L’allenatore nerazzurro dopo la vittoria contro il Sassuolo: “L’Inter non vince da 10 anni, sarebbe bello spodestare il regno della Juventus”.

L’Inter, non senza soffrire, batte anche il Sassuolo per la decima vittoria consecutiva in campionato e allunga a undici punti sul Milan, che attualmente occupa il secondo posto.

Dopo la partita contro i neroverdi, ai microfoni di DAZN, Antonio Conte risponde al commento di Lautaro Martinez, che qualche minuto prima sempre a DAZN aveva rivelato un incontro tra la squadra e l’allenatore all’inizio del girone d’andata, quando la stagione è poi cambiata.

“Io penso che sicuramente c’era da fare uno step se volevamo fare una stagione da protagonisti, nel senso vero e diventare pretendenti per lo Scudetto. C’era da alzare la soglia di attenzione, della resilienza, della tecnica. Ci sono partite come quella di oggi che arriva a San Siro con la testa sgombra e viene qua a giocare la partita.

“Ogni volta che vinciamo mettiamo un mattone pesante nella nostra classifica, ma lanciamo un grosso segnale anche ai nostri rivali. L’Inter è una serie pretendente per lo Scudetto. In Italia da 9 anni vince sempre la stessa squadra, l’Inter non vince da 10 anni e per questo sarebbe molto bello se fossimo noi a spodestare il regno della Juventus”.

Antonio Conte dedica poi una parentesi della sua intervista ai suoi attaccanti, da Lukaku fino a Sanchez, passando per Lautaro.

“Il lavoro su Romelu si è visto, penso. Non dimentico quando tanti storcevano il naso, appena arrivato in Italia.

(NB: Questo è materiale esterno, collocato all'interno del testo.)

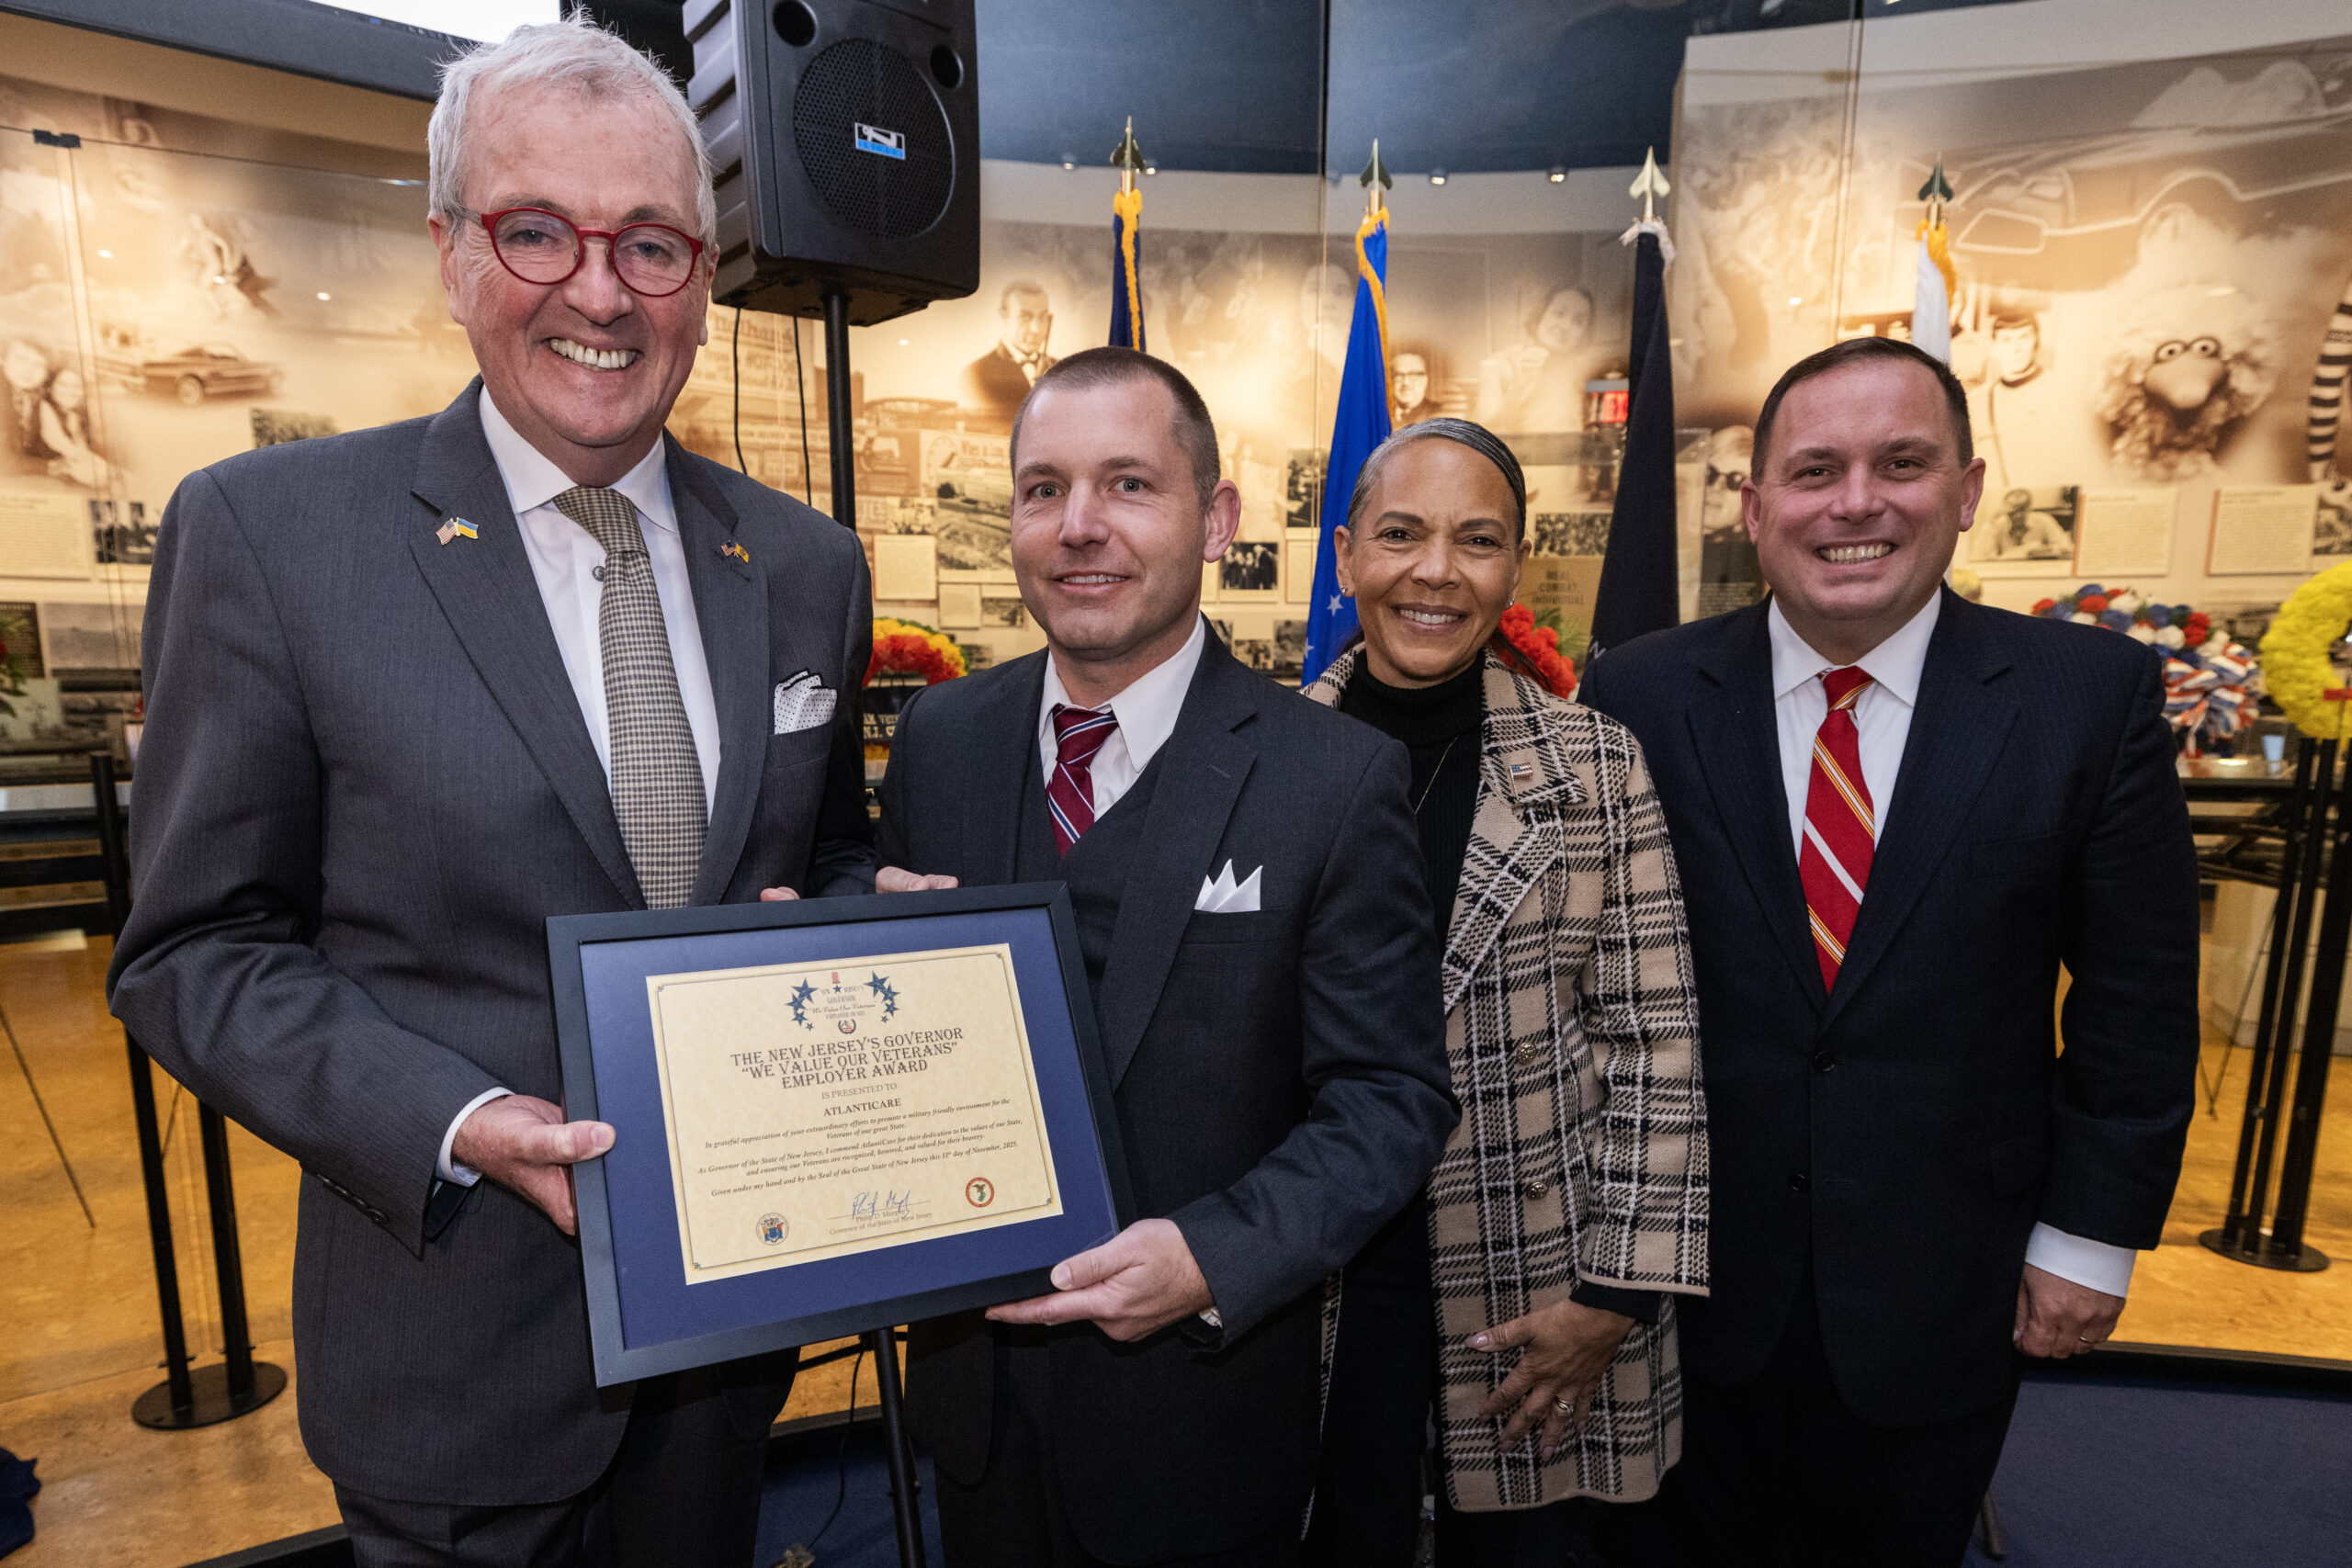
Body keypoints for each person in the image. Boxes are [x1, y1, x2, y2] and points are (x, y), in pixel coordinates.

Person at [106, 18, 876, 1565]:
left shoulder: (807, 566)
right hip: (452, 1350)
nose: (600, 292)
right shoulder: (271, 535)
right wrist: (460, 1119)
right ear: (455, 251)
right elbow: (196, 951)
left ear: (705, 282)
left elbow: (824, 860)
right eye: (541, 232)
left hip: (729, 1343)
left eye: (652, 245)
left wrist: (878, 928)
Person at [1578, 336, 2199, 1566]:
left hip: (1945, 1288)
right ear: (1756, 508)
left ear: (1967, 489)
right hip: (1683, 1288)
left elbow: (2137, 994)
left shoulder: (2091, 697)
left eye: (1901, 461)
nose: (1856, 501)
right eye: (1816, 470)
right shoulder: (1638, 694)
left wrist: (2088, 1238)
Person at [869, 346, 1458, 1568]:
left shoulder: (1334, 779)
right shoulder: (942, 737)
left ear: (1216, 519)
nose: (1078, 526)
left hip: (1200, 1420)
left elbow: (1390, 1101)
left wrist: (1212, 1256)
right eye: (1043, 488)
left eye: (1128, 484)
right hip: (977, 1411)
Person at [1299, 418, 1707, 1567]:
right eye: (1400, 534)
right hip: (1327, 1270)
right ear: (1345, 557)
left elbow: (1657, 1043)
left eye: (1477, 540)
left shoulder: (1596, 765)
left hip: (1538, 1270)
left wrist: (1613, 1300)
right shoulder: (1267, 758)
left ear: (1514, 567)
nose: (1435, 571)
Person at [1475, 285, 1593, 434]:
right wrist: (1518, 388)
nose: (1565, 326)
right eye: (1559, 313)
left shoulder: (1579, 370)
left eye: (1578, 321)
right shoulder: (1497, 364)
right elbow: (1486, 433)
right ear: (1541, 315)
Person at [964, 278, 1057, 418]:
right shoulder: (976, 373)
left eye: (1043, 317)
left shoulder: (1063, 369)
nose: (1036, 329)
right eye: (1025, 317)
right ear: (1004, 316)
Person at [1974, 486, 2071, 560]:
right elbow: (1983, 557)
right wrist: (1991, 520)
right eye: (2013, 511)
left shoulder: (2044, 520)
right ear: (2006, 509)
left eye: (2022, 509)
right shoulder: (1997, 525)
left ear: (2030, 508)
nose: (2018, 515)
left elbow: (2067, 547)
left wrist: (2048, 550)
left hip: (2037, 571)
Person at [1390, 345, 1443, 428]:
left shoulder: (1439, 413)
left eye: (1413, 375)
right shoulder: (1381, 414)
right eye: (1398, 375)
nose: (1405, 382)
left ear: (1425, 380)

Penso che lui abbia fatto dei miglioramenti straordinari, ma penso ne possa fare ancora tanti. L’Inter è messa bene con gli attaccanti, perché sia lui che Lautaro sono in fondo giovani. Ci tengo a sottolineare l’apporto di Sanchez. Adesso Alexis meriterebbe di giocare. Vedendo quello che stanno facendo Romelu e Lautaro, oggi Sanchez è veramente un’alternativa importante. E lo si vede quando entra. E oggi poteva fare goal”.

Chiusura su Eriksen, oggi titolare da regista al posto di Brozovic.

“Eriksen sta sviluppando una parte che fino a questo momento non attuava al meglio. Il campionato italiano è molto focalizzato a livello tattico e per questo lui è cresciuto, c’è voluto tempo ma adesso è un giocatore su cui contiamo”.